Taking back the power shouldn’t be easy
A common question when considering this framework is: what if researchers do not have enough knowledge of how the outcome variable’s measurement scale is connected to practical implications to create the quantitative backdrop? That is, what if they are not able to identify values that would be considered large, or small, relative to practical implications? If this is the case, then we argue researchers should honestly declare that, with the currently available knowledge, it is impossible to come up with a justifiable sample size. In such a situation, using default power calculations will essentially just move the research challenge into the analysis and interpretation phase, after already using valuable resources for the experiment—if practical implications of possible outcomes are unclear before the experiment, they are usually still unclear after results are in. Instead, an inability to identify practical implications of possible outcomes in the planning stage of a study would highlight the exploratory nature of the research and a need for better understanding of the outcome variable, which could be a valuable research goal by itself.
Engaging in a sample size investigation as we are recommending will not feel easy.

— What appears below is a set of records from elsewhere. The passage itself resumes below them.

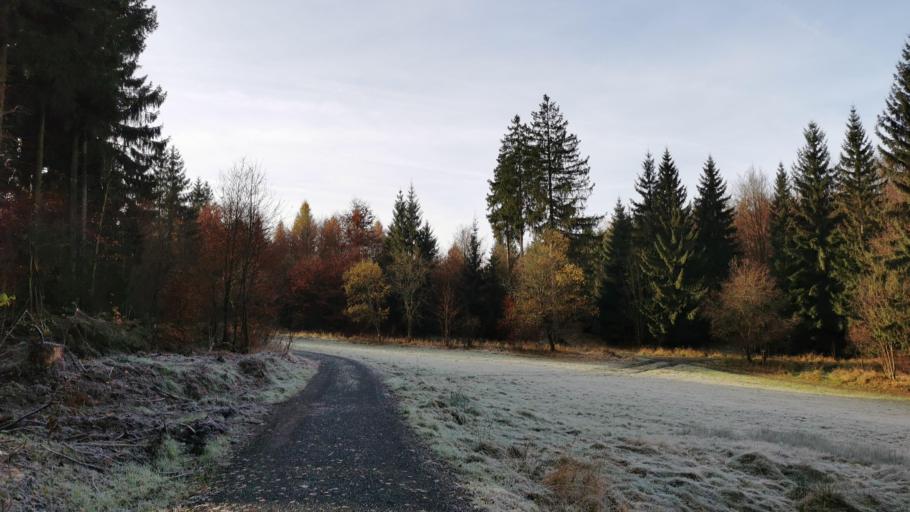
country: DE
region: Bavaria
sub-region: Upper Franconia
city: Ludwigsstadt
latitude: 50.4484
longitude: 11.3851
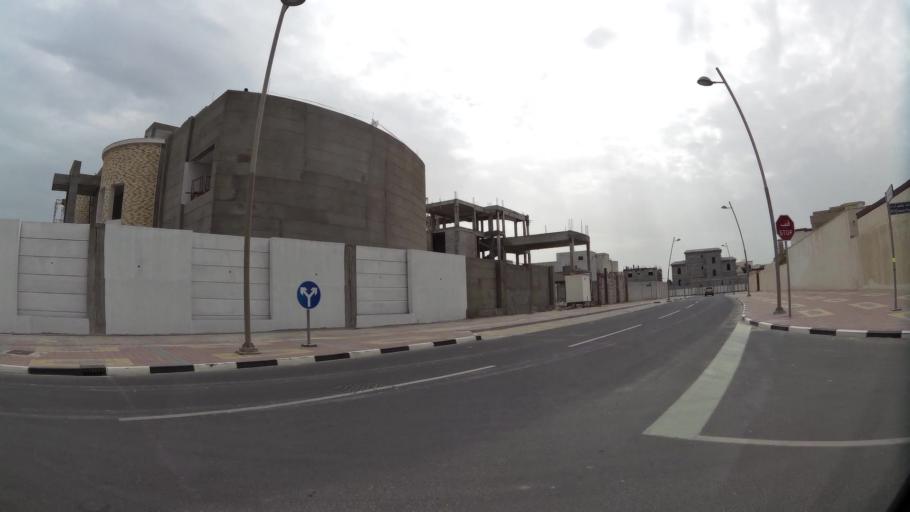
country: QA
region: Baladiyat ad Dawhah
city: Doha
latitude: 25.3440
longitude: 51.4869
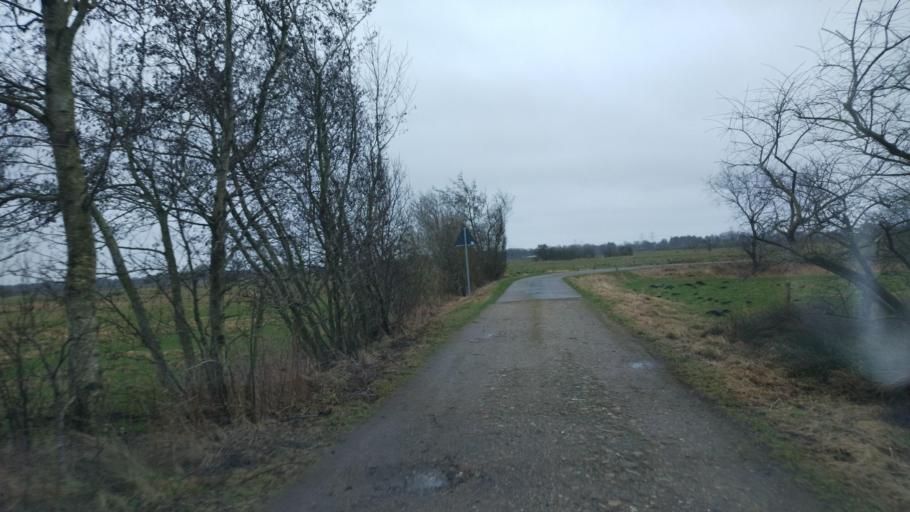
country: DE
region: Schleswig-Holstein
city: Gross Rheide
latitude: 54.4556
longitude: 9.4336
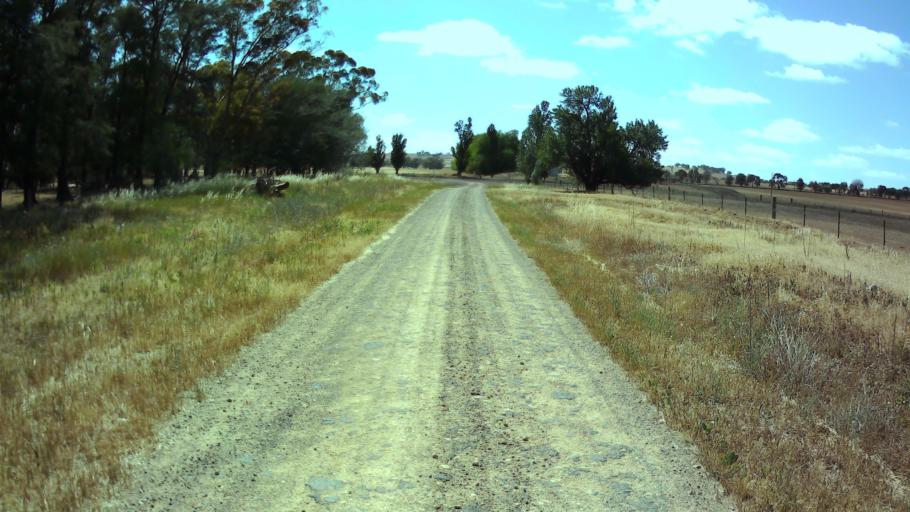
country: AU
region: New South Wales
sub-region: Weddin
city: Grenfell
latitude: -33.9574
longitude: 148.4350
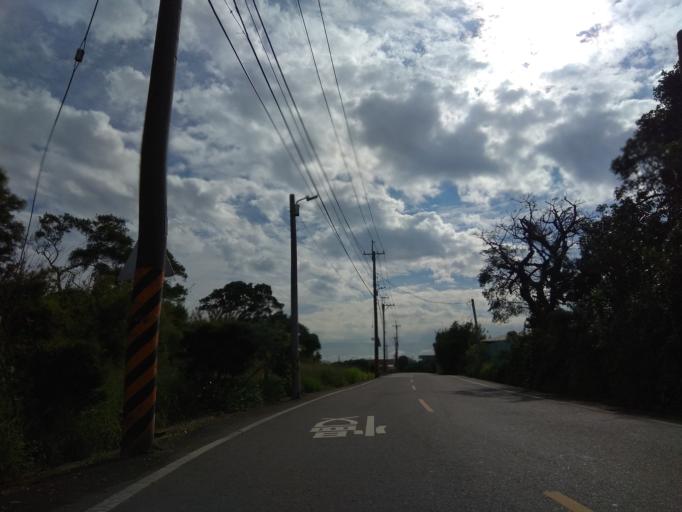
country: TW
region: Taiwan
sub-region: Hsinchu
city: Zhubei
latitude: 24.9587
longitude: 121.1073
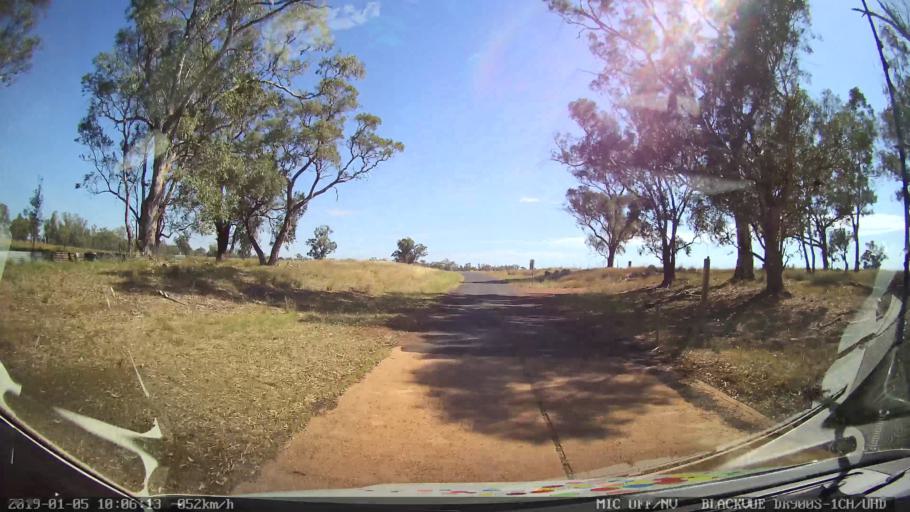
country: AU
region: New South Wales
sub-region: Gilgandra
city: Gilgandra
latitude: -31.6599
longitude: 148.8692
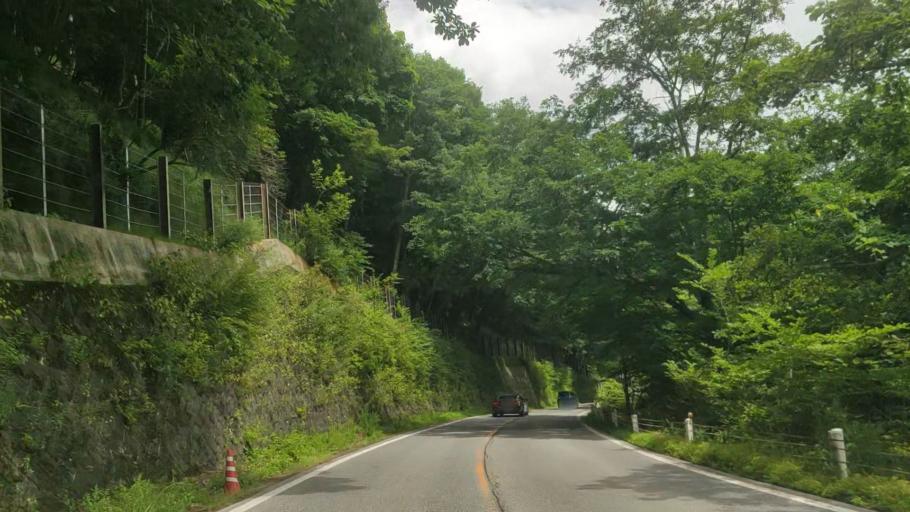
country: JP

Sample size investigation presents an opportunity for researchers to give up simple math calculations in exchange for taking back some of the authority and creativity blindly given over to statistical power for decades. We have a responsibility as scientists to work to understand and interrogate our chosen scientific methodologies to the best of our ability to avoid being fooled by our own assumptions. Embracing this challenge in the design phase of a study can lead to higher quality research, and ultimately to more efficient research spending and respect for human and animal lives.